Work required:
From the first line to the last, retype everything below exactly, minus the pictures.
BEGIN Provided data
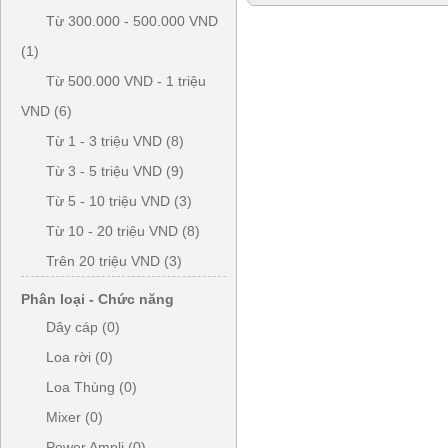
Từ 300.000 - 500.000 VND
(1)
Từ 500.000 VND - 1 triệu
VND (6)
Từ 1 - 3 triệu VND (8)
Từ 3 - 5 triệu VND (9)
Từ 5 - 10 triệu VND (3)
Từ 10 - 20 triệu VND (8)
Trên 20 triệu VND (3)
Phân loại - Chức năng
Dây cáp (0)
Loa rời (0)
Loa Thùng (0)
Mixer (0)
Power Ampli (0)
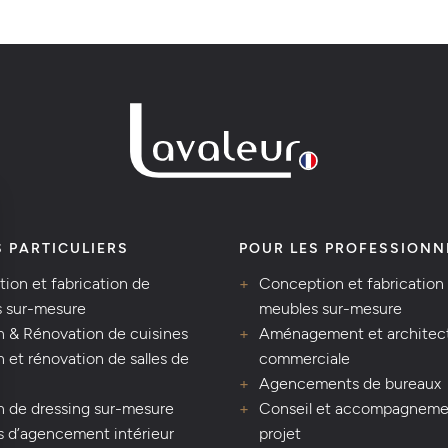
S PARTICULIERS
POUR LES PROFESSIONN
ion et fabrication de
Conception et fabrication
 sur-mesure
meubles sur-mesure
n & Rénovation de cuisines
Aménagement et architec
 et rénovation de salles de
commerciale
Agencements de bureaux
n de dressing sur-mesure
Conseil et accompagneme
s d’agencement intérieur
projet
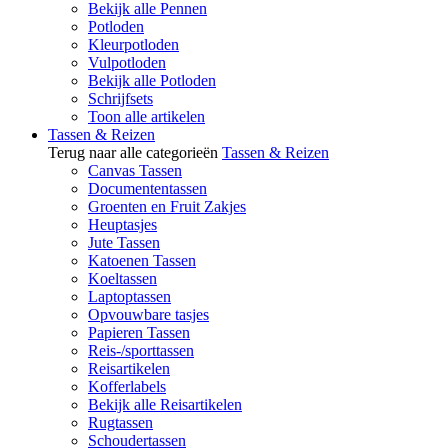
Bekijk alle Pennen
Potloden
Kleurpotloden
Vulpotloden
Bekijk alle Potloden
Schrijfsets
Toon alle artikelen
Tassen & Reizen
Terug naar alle categorieën
Tassen & Reizen
Canvas Tassen
Documententassen
Groenten en Fruit Zakjes
Heuptasjes
Jute Tassen
Katoenen Tassen
Koeltassen
Laptoptassen
Opvouwbare tasjes
Papieren Tassen
Reis-/sporttassen
Reisartikelen
Kofferlabels
Bekijk alle Reisartikelen
Rugtassen
Schoudertassen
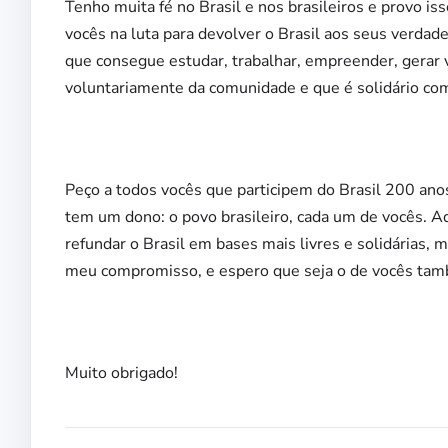
Tenho muita fé no Brasil e nos brasileiros e provo i
vocês na luta para devolver o Brasil aos seus verdad
que consegue estudar, trabalhar, empreender, gerar val
voluntariamente da comunidade e que é solidário co
Peço a todos vocês que participem do Brasil 200 ano
tem um dono: o povo brasileiro, cada um de vocês. A
refundar o Brasil em bases mais livres e solidárias, 
meu compromisso, e espero que seja o de vocês ta
Muito obrigado!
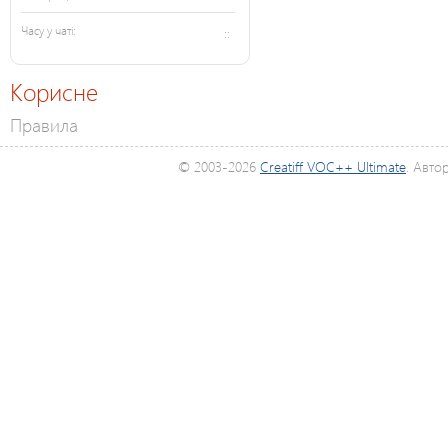
Часу у чаті:
::
Корисне
Правила
© 2003-2026
Creatiff VOC++ Ultimate
. Авто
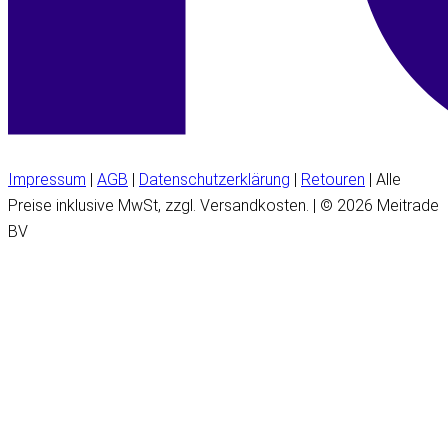
Impressum
|
AGB
|
Datenschutzerklärung
|
Retouren
| Alle
Preise inklusive MwSt, zzgl. Versandkosten. | © 2026 Meitrade
BV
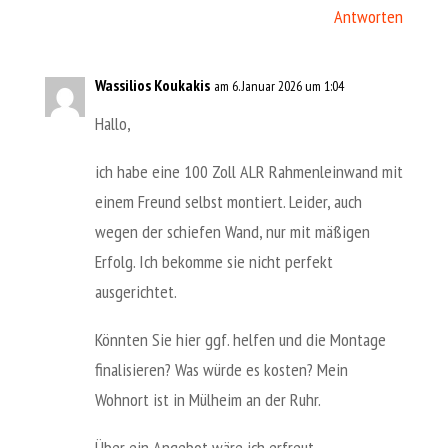
Antworten
Wassilios Koukakis
am 6. Januar 2026 um 1:04
Hallo,
ich habe eine 100 Zoll ALR Rahmenleinwand mit
einem Freund selbst montiert. Leider, auch
wegen der schiefen Wand, nur mit mäßigen
Erfolg. Ich bekomme sie nicht perfekt
ausgerichtet.
Könnten Sie hier ggf. helfen und die Montage
finalisieren? Was würde es kosten? Mein
Wohnort ist in Mülheim an der Ruhr.
Über ein Angebot wäre ich erfreut.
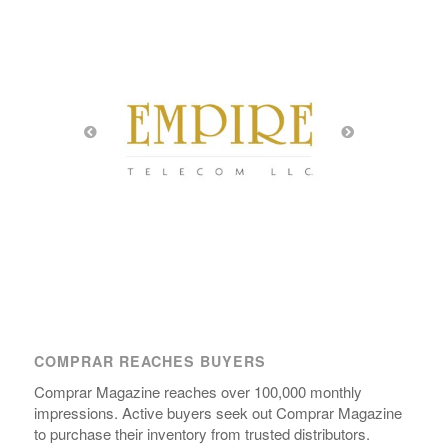
COMPRAR REACHES BUYERS
Comprar Magazine reaches over 100,000 monthly
impressions. Active buyers seek out Comprar Magazine
to purchase their inventory from trusted distributors.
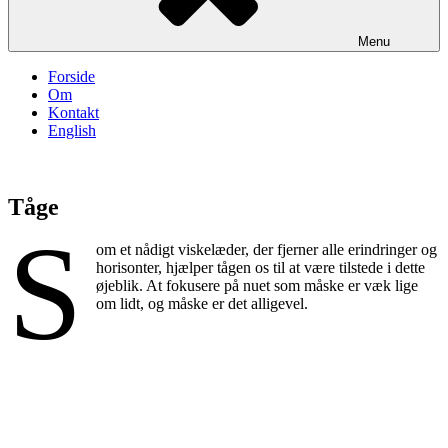
Menu
Forside
Om
Kontakt
English
Tåge
S
om et nådigt viskelæder, der fjerner alle erindringer og
horisonter, hjælper tågen os til at være tilstede i dette
øjeblik. At fokusere på nuet som måske er væk lige
om lidt, og måske er det alligevel.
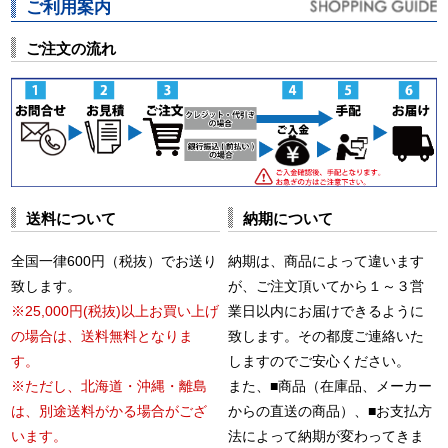
ご利用案内
ご注文の流れ
送料について
納期について
全国一律600円（税抜）でお送り
納期は、商品によって違います
致します。
が、ご注文頂いてから１～３営
※25,000円(税抜)以上お買い上げ
業日以内にお届けできるように
の場合は、送料無料となりま
致します。その都度ご連絡いた
す。
しますのでご安心ください。
※ただし、北海道・沖縄・離島
また、■商品（在庫品、メーカー
は、別途送料がかる場合がござ
からの直送の商品）、■お支払方
います。
法によって納期が変わってきま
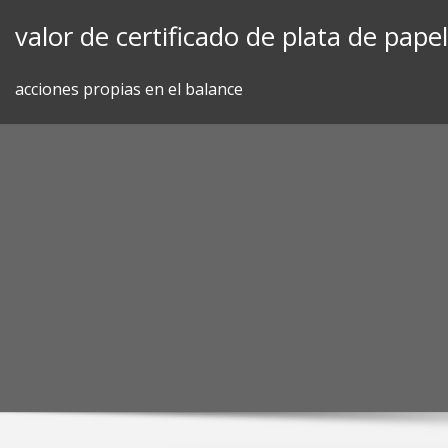
Skip
valor de certificado de plata de pap
to
content
acciones propias en el balance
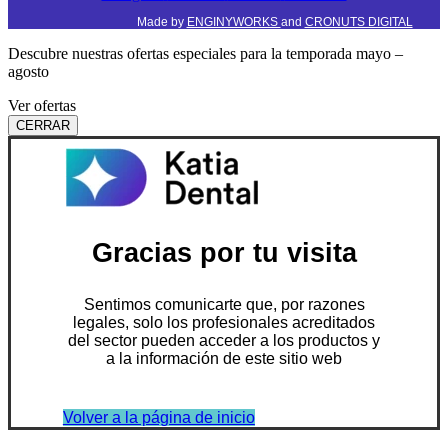
Made by
ENGINYWORKS
and
CRONUTS DIGITAL
Descubre nuestras ofertas especiales para la temporada mayo –
agosto
Ver ofertas
CERRAR
Gracias por tu visita
Sentimos comunicarte que, por razones
legales, solo los profesionales acreditados
del sector pueden acceder a los productos y
a la información de este sitio web
Volver a la página de inicio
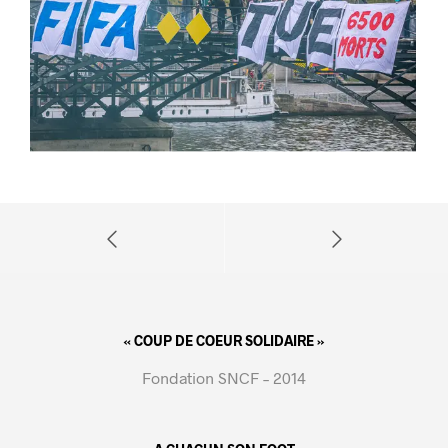
« COUP DE COEUR SOLIDAIRE »
Fondation SNCF – 2014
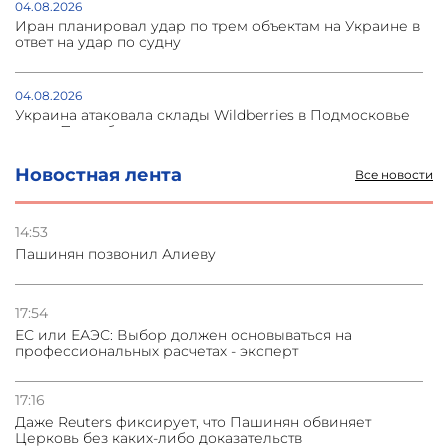
04.08.2026
Иран планировал удар по трем объектам на Украине в
ответ на удар по судну
04.08.2026
Украина атаковала склады Wildberries в Подмосковье
и под Петербургом
Новостная лента
Все новости
03.08.2026
Стратегия безопасности ОДКБ допускает применение
ядерного оружия для защиты союзников
14:53
Пашинян позвонил Алиеву
03.08.2026
Нассим Талеб отказался выступить с лекцией в
Азербайджане
17:54
ЕС или ЕАЭС: Выбор должен основываться на
профессиональных расчетах - эксперт
31.07.2026
Сотрудничество и очереди – детали визита главы
погрануправления СНБ Армении в Тбилиси
17:16
Даже Reuters фиксирует, что Пашинян обвиняет
Церковь без каких-либо доказательств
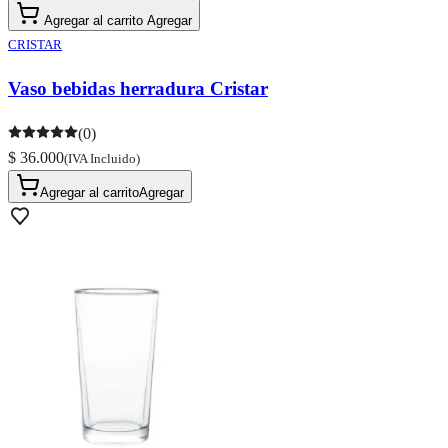
Agregar al carrito
Agregar
CRISTAR
Vaso bebidas herradura Cristar
(0)
$ 36.000
(IVA Incluido)
Agregar al carrito
Agregar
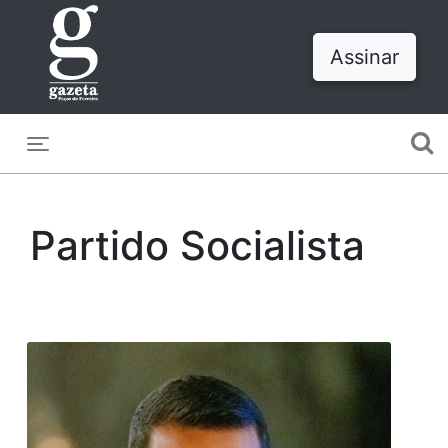
Assinar
Toggle navigation
Partido Socialista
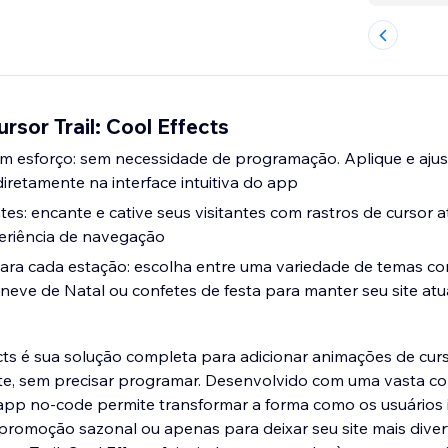
rsor Trail: Cool Effects
m esforço: sem necessidade de programação. Aplique e ajus
diretamente na interface intuitiva do app
tes: encante e cative seus visitantes com rastros de cursor 
eriência de navegação
ara cada estação: escolha entre uma variedade de temas co
 neve de Natal ou confetes de festa para manter seu site atu
ects é sua solução completa para adicionar animações de curs
te, sem precisar programar. Desenvolvido com uma vasta col
e app no-code permite transformar a forma como os usuário
 promoção sazonal ou apenas para deixar seu site mais diver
END Provided data
Exercise response:
Từ 300.000 - 500.000 VND
(1)
Từ 500.000 VND - 1 triệu
VND (6)
Từ 1 - 3 triệu VND (8)
Từ 3 - 5 triệu VND (9)
Từ 5 - 10 triệu VND (3)
Từ 10 - 20 triệu VND (8)
Trên 20 triệu VND (3)
Phân loại - Chức năng
Dây cáp (0)
Loa rời (0)
Loa Thùng (0)
Mixer (0)
Power Ampli (0)
S PARTICULIERS
POUR LES PROFESSIONN
ion et fabrication de
Conception et fabrication
 sur-mesure
meubles sur-mesure
n & Rénovation de cuisines
Aménagement et architec
 et rénovation de salles de
commerciale
Agencements de bureaux
n de dressing sur-mesure
Conseil et accompagneme
s d’agencement intérieur
projet
Bekijk alle Pennen
Potloden
Kleurpotloden
Vulpotloden
Bekijk alle Potloden
Schrijfsets
Toon alle artikelen
Tassen & Reizen
Terug naar alle categorieën
Tassen & Reizen
Canvas Tassen
Documententassen
Groenten en Fruit Zakjes
Heuptasjes
Jute Tassen
Katoenen Tassen
Koeltassen
Laptoptassen
Opvouwbare tasjes
Papieren Tassen
Reis-/sporttassen
Reisartikelen
Kofferlabels
Bekijk alle Reisartikelen
Rugtassen
Schoudertassen
Tenho muita fé no Brasil e nos brasileiros e provo i
vocês na luta para devolver o Brasil aos seus verdad
que consegue estudar, trabalhar, empreender, gerar val
voluntariamente da comunidade e que é solidário co
Peço a todos vocês que participem do Brasil 200 ano
tem um dono: o povo brasileiro, cada um de vocês. A
refundar o Brasil em bases mais livres e solidárias, 
meu compromisso, e espero que seja o de vocês ta
Muito obrigado!
Часу у чаті:
::
Корисне
Правила
© 2003-2026
Creatiff VOC++ Ultimate
. Авто
Impressum
|
AGB
|
Datenschutzerklärung
|
Retouren
| Alle
Preise inklusive MwSt, zzgl. Versandkosten. | © 2026 Meitrade
BV
Antworten
Wassilios Koukakis
am 6. Januar 2026 um 1:04
Hallo,
ich habe eine 100 Zoll ALR Rahmenleinwand mit
einem Freund selbst montiert. Leider, auch
wegen der schiefen Wand, nur mit mäßigen
Erfolg. Ich bekomme sie nicht perfekt
ausgerichtet.
Könnten Sie hier ggf. helfen und die Montage
finalisieren? Was würde es kosten? Mein
Wohnort ist in Mülheim an der Ruhr.
Über ein Angebot wäre ich erfreut.
COMPRAR REACHES BUYERS
Comprar Magazine reaches over 100,000 monthly
impressions. Active buyers seek out Comprar Magazine
to purchase their inventory from trusted distributors.
Menu
Forside
Om
Kontakt
English
Tåge
S
om et nådigt viskelæder, der fjerner alle erindringer og
horisonter, hjælper tågen os til at være tilstede i dette
øjeblik. At fokusere på nuet som måske er væk lige
om lidt, og måske er det alligevel.
ご利用案内
ご注文の流れ
送料について
納期について
全国一律600円（税抜）でお送り
納期は、商品によって違います
致します。
が、ご注文頂いてから１～３営
※25,000円(税抜)以上お買い上げ
業日以内にお届けできるように
の場合は、送料無料となりま
致します。その都度ご連絡いた
す。
しますのでご安心ください。
※ただし、北海道・沖縄・離島
また、■商品（在庫品、メーカー
は、別途送料がかる場合がござ
からの直送の商品）、■お支払方
います。
法によって納期が変わってきま
Skip
valor de certificado de plata de pap
to
content
acciones propias en el balance
Made by
ENGINYWORKS
and
CRONUTS DIGITAL
Descubre nuestras ofertas especiales para la temporada mayo –
agosto
Ver ofertas
CERRAR
Gracias por tu visita
Sentimos comunicarte que, por razones
legales, solo los profesionales acreditados
del sector pueden acceder a los productos y
a la información de este sitio web
Volver a la página de inicio
« COUP DE COEUR SOLIDAIRE »
Fondation SNCF – 2014
04.08.2026
Иран планировал удар по трем объектам на Украине в
ответ на удар по судну
04.08.2026
Украина атаковала склады Wildberries в Подмосковье
и под Петербургом
Новостная лента
Все новости
03.08.2026
Стратегия безопасности ОДКБ допускает применение
ядерного оружия для защиты союзников
14:53
Пашинян позвонил Алиеву
03.08.2026
Нассим Талеб отказался выступить с лекцией в
Азербайджане
17:54
ЕС или ЕАЭС: Выбор должен основываться на
профессиональных расчетах - эксперт
31.07.2026
Сотрудничество и очереди – детали визита главы
погрануправления СНБ Армении в Тбилиси
17:16
Даже Reuters фиксирует, что Пашинян обвиняет
Церковь без каких-либо доказательств
Agregar al carrito
Agregar
CRISTAR
Vaso bebidas herradura Cristar
(0)
$ 36.000
(IVA Incluido)
Agregar al carrito
Agregar
Assinar
Toggle navigation
Partido Socialista
rsor Trail: Cool Effects
m esforço: sem necessidade de programação. Aplique e ajus
diretamente na interface intuitiva do app
tes: encante e cative seus visitantes com rastros de cursor 
eriência de navegação
ara cada estação: escolha entre uma variedade de temas co
 neve de Natal ou confetes de festa para manter seu site atu
ects é sua solução completa para adicionar animações de curs
te, sem precisar programar. Desenvolvido com uma vasta col
e app no-code permite transformar a forma como os usuário
 promoção sazonal ou apenas para deixar seu site mais diver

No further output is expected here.